## PROMPT
Reproduce each line of the entries that carries "none".

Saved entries
* * * * *

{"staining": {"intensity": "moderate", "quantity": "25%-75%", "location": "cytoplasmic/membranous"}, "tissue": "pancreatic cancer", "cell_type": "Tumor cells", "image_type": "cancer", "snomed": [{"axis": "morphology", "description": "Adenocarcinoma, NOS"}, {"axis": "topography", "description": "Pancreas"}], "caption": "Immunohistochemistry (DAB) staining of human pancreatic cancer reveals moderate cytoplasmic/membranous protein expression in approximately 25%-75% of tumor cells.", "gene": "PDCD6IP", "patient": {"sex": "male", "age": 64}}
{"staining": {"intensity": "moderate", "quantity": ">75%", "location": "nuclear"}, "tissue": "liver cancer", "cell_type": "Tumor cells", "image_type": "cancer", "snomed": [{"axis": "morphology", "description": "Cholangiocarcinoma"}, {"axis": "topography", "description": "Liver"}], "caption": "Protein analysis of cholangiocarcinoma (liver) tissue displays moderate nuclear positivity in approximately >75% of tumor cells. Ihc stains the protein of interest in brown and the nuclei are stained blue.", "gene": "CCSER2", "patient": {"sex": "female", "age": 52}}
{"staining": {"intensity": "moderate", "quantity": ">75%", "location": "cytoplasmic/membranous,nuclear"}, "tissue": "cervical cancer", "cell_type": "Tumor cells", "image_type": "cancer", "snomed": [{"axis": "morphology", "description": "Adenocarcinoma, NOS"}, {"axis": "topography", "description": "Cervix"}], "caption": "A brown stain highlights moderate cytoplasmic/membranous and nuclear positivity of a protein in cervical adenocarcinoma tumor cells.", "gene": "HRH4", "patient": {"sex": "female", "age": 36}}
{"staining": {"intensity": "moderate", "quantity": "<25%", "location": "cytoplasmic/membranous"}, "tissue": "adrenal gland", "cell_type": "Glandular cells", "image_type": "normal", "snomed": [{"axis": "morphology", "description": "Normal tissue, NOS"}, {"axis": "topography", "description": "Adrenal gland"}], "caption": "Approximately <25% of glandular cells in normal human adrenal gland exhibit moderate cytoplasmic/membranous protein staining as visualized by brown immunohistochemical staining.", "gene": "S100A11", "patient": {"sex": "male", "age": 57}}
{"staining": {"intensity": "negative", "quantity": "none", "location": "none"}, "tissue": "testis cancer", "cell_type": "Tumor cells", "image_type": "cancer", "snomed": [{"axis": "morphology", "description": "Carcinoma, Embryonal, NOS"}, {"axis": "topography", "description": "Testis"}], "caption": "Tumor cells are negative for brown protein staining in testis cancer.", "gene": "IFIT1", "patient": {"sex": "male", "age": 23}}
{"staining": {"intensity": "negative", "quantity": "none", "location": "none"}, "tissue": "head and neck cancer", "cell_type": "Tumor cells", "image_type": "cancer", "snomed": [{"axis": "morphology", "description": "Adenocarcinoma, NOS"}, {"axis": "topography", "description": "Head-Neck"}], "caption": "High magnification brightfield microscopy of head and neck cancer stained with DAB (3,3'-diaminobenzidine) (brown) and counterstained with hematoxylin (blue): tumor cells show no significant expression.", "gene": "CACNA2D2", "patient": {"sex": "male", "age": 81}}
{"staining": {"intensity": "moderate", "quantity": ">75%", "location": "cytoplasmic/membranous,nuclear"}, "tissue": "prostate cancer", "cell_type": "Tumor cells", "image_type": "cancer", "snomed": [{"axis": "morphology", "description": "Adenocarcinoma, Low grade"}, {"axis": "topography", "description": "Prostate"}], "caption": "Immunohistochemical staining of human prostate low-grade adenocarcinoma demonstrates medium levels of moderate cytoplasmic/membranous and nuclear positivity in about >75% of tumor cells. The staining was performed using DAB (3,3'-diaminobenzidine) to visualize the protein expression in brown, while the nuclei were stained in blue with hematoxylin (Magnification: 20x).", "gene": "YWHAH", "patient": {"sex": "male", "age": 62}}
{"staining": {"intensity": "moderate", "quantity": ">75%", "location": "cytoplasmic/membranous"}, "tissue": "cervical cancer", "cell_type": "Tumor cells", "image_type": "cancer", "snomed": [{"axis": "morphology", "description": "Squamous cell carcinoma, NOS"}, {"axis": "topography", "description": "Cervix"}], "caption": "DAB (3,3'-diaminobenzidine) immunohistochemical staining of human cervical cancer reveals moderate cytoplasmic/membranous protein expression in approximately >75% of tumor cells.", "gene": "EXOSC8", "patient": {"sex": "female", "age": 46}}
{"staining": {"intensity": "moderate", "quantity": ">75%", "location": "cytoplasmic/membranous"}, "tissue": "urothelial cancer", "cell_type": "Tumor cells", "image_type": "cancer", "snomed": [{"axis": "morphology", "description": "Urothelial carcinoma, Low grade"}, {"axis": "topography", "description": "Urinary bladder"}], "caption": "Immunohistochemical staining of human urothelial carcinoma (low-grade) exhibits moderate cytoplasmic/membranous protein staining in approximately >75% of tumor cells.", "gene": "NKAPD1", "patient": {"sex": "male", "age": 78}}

* * * * *

## ANSWER SECTION
{"staining": {"intensity": "negative", "quantity": "none", "location": "none"}, "tissue": "testis cancer", "cell_type": "Tumor cells", "image_type": "cancer", "snomed": [{"axis": "morphology", "description": "Carcinoma, Embryonal, NOS"}, {"axis": "topography", "description": "Testis"}], "caption": "Tumor cells are negative for brown protein staining in testis cancer.", "gene": "IFIT1", "patient": {"sex": "male", "age": 23}}
{"staining": {"intensity": "negative", "quantity": "none", "location": "none"}, "tissue": "head and neck cancer", "cell_type": "Tumor cells", "image_type": "cancer", "snomed": [{"axis": "morphology", "description": "Adenocarcinoma, NOS"}, {"axis": "topography", "description": "Head-Neck"}], "caption": "High magnification brightfield microscopy of head and neck cancer stained with DAB (3,3'-diaminobenzidine) (brown) and counterstained with hematoxylin (blue): tumor cells show no significant expression.", "gene": "CACNA2D2", "patient": {"sex": "male", "age": 81}}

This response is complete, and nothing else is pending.